■ Task objective
Reproduce every line of the listing below verbatim.

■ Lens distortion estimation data
-=-=-=-=-
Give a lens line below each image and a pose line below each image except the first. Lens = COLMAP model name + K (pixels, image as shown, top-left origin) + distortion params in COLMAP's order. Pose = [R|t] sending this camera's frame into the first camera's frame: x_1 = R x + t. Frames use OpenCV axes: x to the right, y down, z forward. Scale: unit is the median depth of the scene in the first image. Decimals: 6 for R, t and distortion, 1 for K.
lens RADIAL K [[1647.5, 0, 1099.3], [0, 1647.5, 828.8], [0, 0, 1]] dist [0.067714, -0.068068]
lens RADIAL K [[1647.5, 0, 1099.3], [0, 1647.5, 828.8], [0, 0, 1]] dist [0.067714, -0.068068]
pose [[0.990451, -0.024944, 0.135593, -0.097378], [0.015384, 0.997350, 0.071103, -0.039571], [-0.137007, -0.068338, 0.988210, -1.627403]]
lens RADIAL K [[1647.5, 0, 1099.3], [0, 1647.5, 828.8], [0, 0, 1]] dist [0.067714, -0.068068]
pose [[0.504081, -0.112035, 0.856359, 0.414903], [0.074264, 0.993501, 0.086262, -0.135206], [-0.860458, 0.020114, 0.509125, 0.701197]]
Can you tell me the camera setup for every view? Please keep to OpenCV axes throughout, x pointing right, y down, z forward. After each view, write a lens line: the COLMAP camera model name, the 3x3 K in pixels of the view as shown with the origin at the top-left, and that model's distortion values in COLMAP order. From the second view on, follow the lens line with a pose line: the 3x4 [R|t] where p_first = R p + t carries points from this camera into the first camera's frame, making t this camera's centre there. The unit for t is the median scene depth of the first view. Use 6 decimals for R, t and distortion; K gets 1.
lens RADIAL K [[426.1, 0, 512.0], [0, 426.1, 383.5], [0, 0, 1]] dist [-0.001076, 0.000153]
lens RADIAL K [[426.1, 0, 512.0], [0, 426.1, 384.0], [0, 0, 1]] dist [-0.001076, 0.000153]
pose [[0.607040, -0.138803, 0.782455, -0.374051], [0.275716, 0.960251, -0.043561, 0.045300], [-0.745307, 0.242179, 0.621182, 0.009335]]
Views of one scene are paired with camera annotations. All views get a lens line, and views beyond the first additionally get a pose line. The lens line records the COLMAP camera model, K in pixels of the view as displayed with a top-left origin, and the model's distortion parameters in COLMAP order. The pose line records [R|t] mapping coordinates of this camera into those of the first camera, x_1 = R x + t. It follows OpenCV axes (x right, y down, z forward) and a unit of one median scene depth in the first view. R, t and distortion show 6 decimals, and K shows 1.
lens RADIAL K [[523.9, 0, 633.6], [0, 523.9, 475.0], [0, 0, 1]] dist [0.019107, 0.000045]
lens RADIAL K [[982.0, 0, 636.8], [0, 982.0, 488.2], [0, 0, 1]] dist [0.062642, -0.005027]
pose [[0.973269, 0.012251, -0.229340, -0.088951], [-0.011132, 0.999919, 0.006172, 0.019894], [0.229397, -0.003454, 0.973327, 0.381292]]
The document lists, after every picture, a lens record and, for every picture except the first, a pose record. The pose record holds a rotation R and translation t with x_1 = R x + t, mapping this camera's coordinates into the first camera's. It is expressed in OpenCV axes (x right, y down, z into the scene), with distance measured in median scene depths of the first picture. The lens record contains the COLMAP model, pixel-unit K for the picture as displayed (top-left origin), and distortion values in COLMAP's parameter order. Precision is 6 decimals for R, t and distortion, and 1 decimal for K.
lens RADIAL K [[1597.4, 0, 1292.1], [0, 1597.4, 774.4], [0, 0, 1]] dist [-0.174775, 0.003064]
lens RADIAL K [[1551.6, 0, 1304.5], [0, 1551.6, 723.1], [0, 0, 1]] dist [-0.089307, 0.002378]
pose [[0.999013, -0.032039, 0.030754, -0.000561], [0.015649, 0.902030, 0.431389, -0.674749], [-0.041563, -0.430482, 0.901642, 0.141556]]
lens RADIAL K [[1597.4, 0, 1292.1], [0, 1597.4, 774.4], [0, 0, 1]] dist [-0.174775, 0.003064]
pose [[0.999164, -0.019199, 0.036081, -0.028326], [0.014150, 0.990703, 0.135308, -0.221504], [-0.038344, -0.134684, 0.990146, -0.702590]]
-=-=-=-=-
■ Written answer
Give a lens line below each image and a pose line below each image except the first. Lens = COLMAP model name + K (pixels, image as shown, top-left origin) + distortion params in COLMAP's order. Pose = [R|t] sending this camera's frame into the first camera's frame: x_1 = R x + t. Frames use OpenCV axes: x to the right, y down, z forward. Scale: unit is the median depth of the scene in the first image. Decimals: 6 for R, t and distortion, 1 for K.
lens RADIAL K [[1647.5, 0, 1099.3], [0, 1647.5, 828.8], [0, 0, 1]] dist [0.067714, -0.068068]
lens RADIAL K [[1647.5, 0, 1099.3], [0, 1647.5, 828.8], [0, 0, 1]] dist [0.067714, -0.068068]
pose [[0.990451, -0.024944, 0.135593, -0.097378], [0.015384, 0.997350, 0.071103, -0.039571], [-0.137007, -0.068338, 0.988210, -1.627403]]
lens RADIAL K [[1647.5, 0, 1099.3], [0, 1647.5, 828.8], [0, 0, 1]] dist [0.067714, -0.068068]
pose [[0.504081, -0.112035, 0.856359, 0.414903], [0.074264, 0.993501, 0.086262, -0.135206], [-0.860458, 0.020114, 0.509125, 0.701197]]
Can you tell me the camera setup for every view? Please keep to OpenCV axes throughout, x pointing right, y down, z forward. After each view, write a lens line: the COLMAP camera model name, the 3x3 K in pixels of the view as shown with the origin at the top-left, and that model's distortion values in COLMAP order. From the second view on, follow the lens line with a pose line: the 3x4 [R|t] where p_first = R p + t carries points from this camera into the first camera's frame, making t this camera's centre there. The unit for t is the median scene depth of the first view. Use 6 decimals for R, t and distortion; K gets 1.
lens RADIAL K [[426.1, 0, 512.0], [0, 426.1, 383.5], [0, 0, 1]] dist [-0.001076, 0.000153]
lens RADIAL K [[426.1, 0, 512.0], [0, 426.1, 384.0], [0, 0, 1]] dist [-0.001076, 0.000153]
pose [[0.607040, -0.138803, 0.782455, -0.374051], [0.275716, 0.960251, -0.043561, 0.045300], [-0.745307, 0.242179, 0.621182, 0.009335]]
Views of one scene are paired with camera annotations. All views get a lens line, and views beyond the first additionally get a pose line. The lens line records the COLMAP camera model, K in pixels of the view as displayed with a top-left origin, and the model's distortion parameters in COLMAP order. The pose line records [R|t] mapping coordinates of this camera into those of the first camera, x_1 = R x + t. It follows OpenCV axes (x right, y down, z forward) and a unit of one median scene depth in the first view. R, t and distortion show 6 decimals, and K shows 1.
lens RADIAL K [[523.9, 0, 633.6], [0, 523.9, 475.0], [0, 0, 1]] dist [0.019107, 0.000045]
lens RADIAL K [[982.0, 0, 636.8], [0, 982.0, 488.2], [0, 0, 1]] dist [0.062642, -0.005027]
pose [[0.973269, 0.012251, -0.229340, -0.088951], [-0.011132, 0.999919, 0.006172, 0.019894], [0.229397, -0.003454, 0.973327, 0.381292]]
The document lists, after every picture, a lens record and, for every picture except the first, a pose record. The pose record holds a rotation R and translation t with x_1 = R x + t, mapping this camera's coordinates into the first camera's. It is expressed in OpenCV axes (x right, y down, z into the scene), with distance measured in median scene depths of the first picture. The lens record contains the COLMAP model, pixel-unit K for the picture as displayed (top-left origin), and distortion values in COLMAP's parameter order. Precision is 6 decimals for R, t and distortion, and 1 decimal for K.
lens RADIAL K [[1597.4, 0, 1292.1], [0, 1597.4, 774.4], [0, 0, 1]] dist [-0.174775, 0.003064]
lens RADIAL K [[1551.6, 0, 1304.5], [0, 1551.6, 723.1], [0, 0, 1]] dist [-0.089307, 0.002378]
pose [[0.999013, -0.032039, 0.030754, -0.000561], [0.015649, 0.902030, 0.431389, -0.674749], [-0.041563, -0.430482, 0.901642, 0.141556]]
lens RADIAL K [[1597.4, 0, 1292.1], [0, 1597.4, 774.4], [0, 0, 1]] dist [-0.174775, 0.003064]
pose [[0.999164, -0.019199, 0.036081, -0.028326], [0.014150, 0.990703, 0.135308, -0.221504], [-0.038344, -0.134684, 0.990146, -0.702590]]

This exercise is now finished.